Though Goulet did not appear in the film version of Camelot, he continued to appear on stage, earning a Tony for his performance in The Happy Time. In addition to his continued stage career, he appeared on The Ed Sullivan Show and in several movies, performing with Judy Garland, Frank Sinatra, and Bing Crosby. Goulet appeared on variety shows and television movies, including Brigadoon and Kiss Me Kate, as well as his own television specials. Along with live-action performances, he served as the voice for a cartoon cat in Gay Pur-ee and as the singing voice of a cartoon toy in Toy Story 2.
Goulet’s stage persona gave him the reputation of a campy, old-school performer and led to parodies of his work. He, in turn, parodied his own reputation. Goulet performed the voice of a cartoon version of himself on The Simpsons and appeared in commercials for ESPN and Emerald Nuts. “If you can’t laugh at yourself, you’re a fool,” Goulet was quoted as having said in the Los Angeles Times. “My job is to entertain, not go out there and be myself.”
A survivor of prostate cancer, Goulet was diagnosed with pulmonary fibrosis and was awaiting a lung transplant at the time of his death.

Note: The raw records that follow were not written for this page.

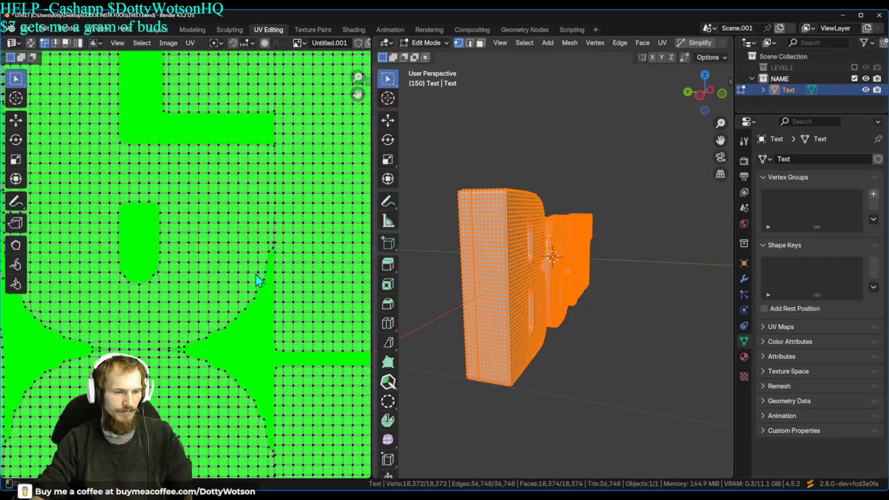
pyautogui.scroll(-7, 277, 243)
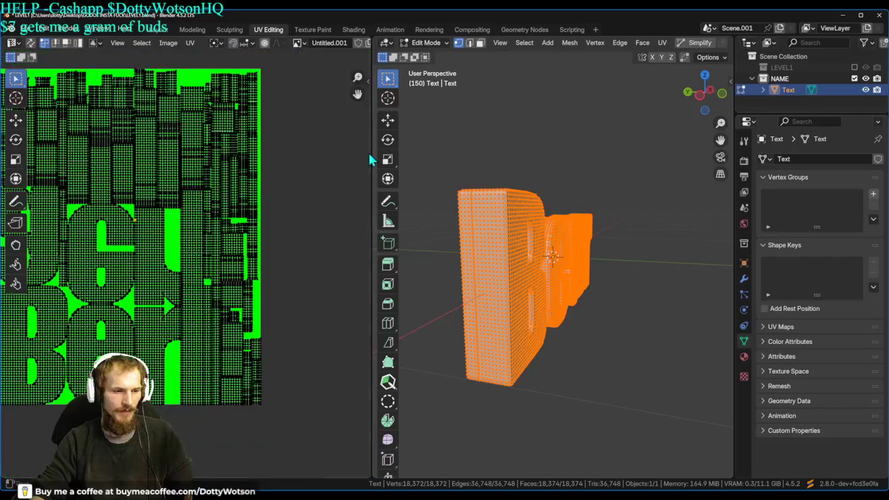
# - In Texture Paint, set Viewport Denoise Passes to Albedo and Normal
pyautogui.click(313, 29)
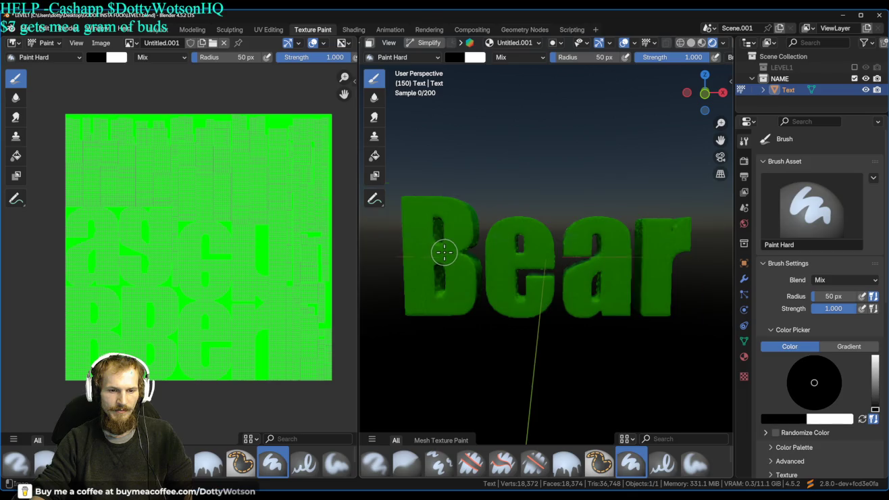
pyautogui.scroll(4, 444, 252)
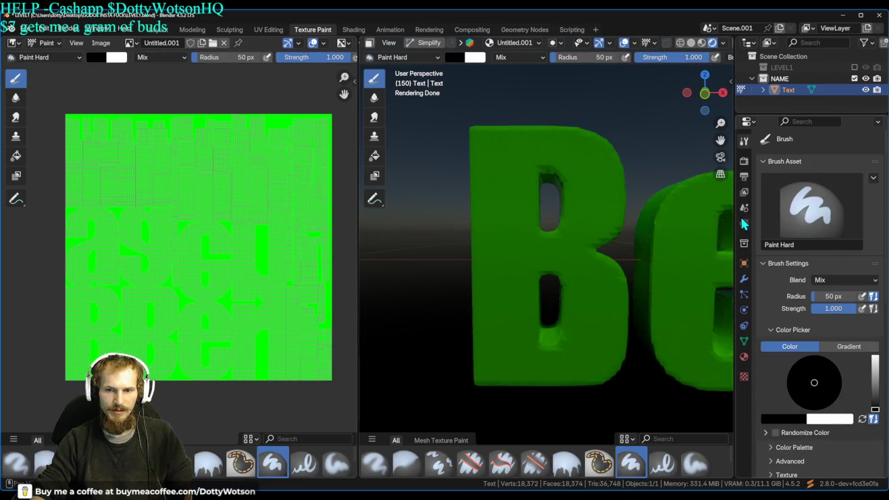
pyautogui.click(745, 161)
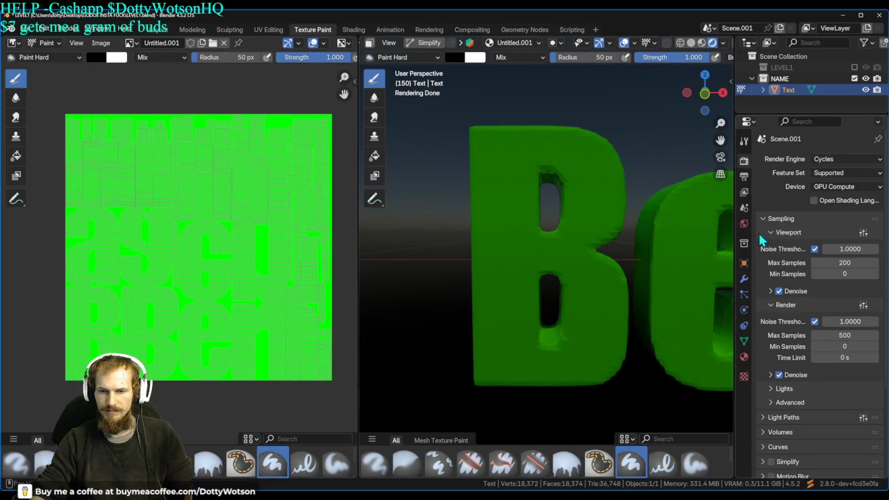
pyautogui.click(770, 290)
pyautogui.click(838, 320)
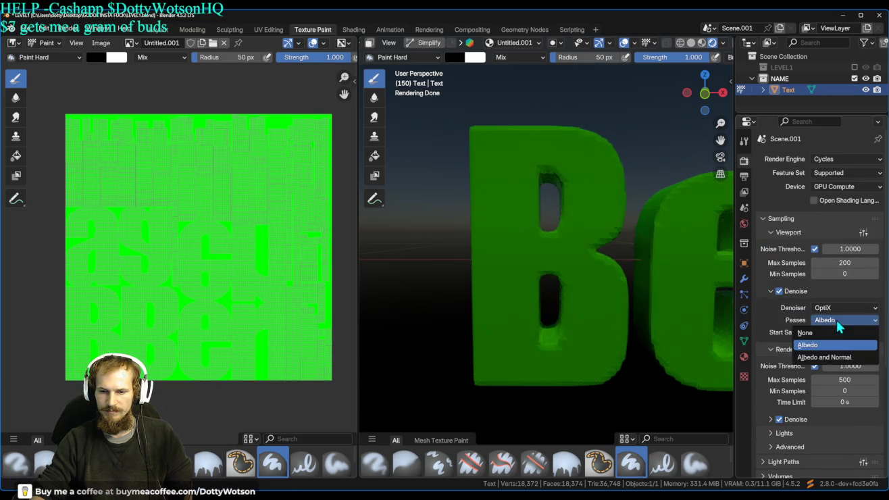
pyautogui.click(830, 360)
# - In Material Preview, paint black strokes along the top edge and across the B
pyautogui.moveTo(563, 235)
pyautogui.mouseDown()
pyautogui.moveTo(379, 302)
pyautogui.moveTo(706, 219)
pyautogui.mouseUp()
pyautogui.click(701, 42)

While in the hospital, he remained forward thinking, instructing doctors, according to CNN.com, “Just watch my vocal cords” as they inserted a breathing tube. “Just give me a new pair of lungs and I’ll hit the high notes until I’m 100,” his wife reported him as saying on E! Online.
“Robert Goulet was a monumental presence on the stage and had one of the great voices of all time, which often overshadowed his many other talents,” pianist Roger Williams told the Los Angeles Times. “He really could do it all—act, dance and was funny as hell, especially when he was making fun of himself. Robert always took his craft seriously, but never took himself seriously. Oh, how we will miss this great guy.” Wayne Newton, who was Goulet’s best man at his third wedding, told People, “His incredible voice will live on in his music.” Goulet is survived by his wife, Vera; his daughter by his first marriage, Nicolette; and his sons from his second marriage, Christopher and Michael. He died in a Los Angeles hospital on October 30, 2007. Sources: CNN.com, http://www.cnn.com/2007/SHOWBIZ/Music/10/30/obit.robert.goulet.ap/index.html (October 31, 2007); Entertainment Weekly, November 9, 2007, p. 24; E! Online, http://www.eonline.com/news/article/index.jsp?uuid=8e059624-55f7-4e53-abaa-df462834b0e1 (October 30, 2007); Los Angeles Times, October 31, 2007, p. B8; New York Times, October 31, 2007, p. A25; People, November 12, 2007, p. 106; Times (London), November 1, 2007, p. 69; Washington Post, October 31, 2007, p. B7.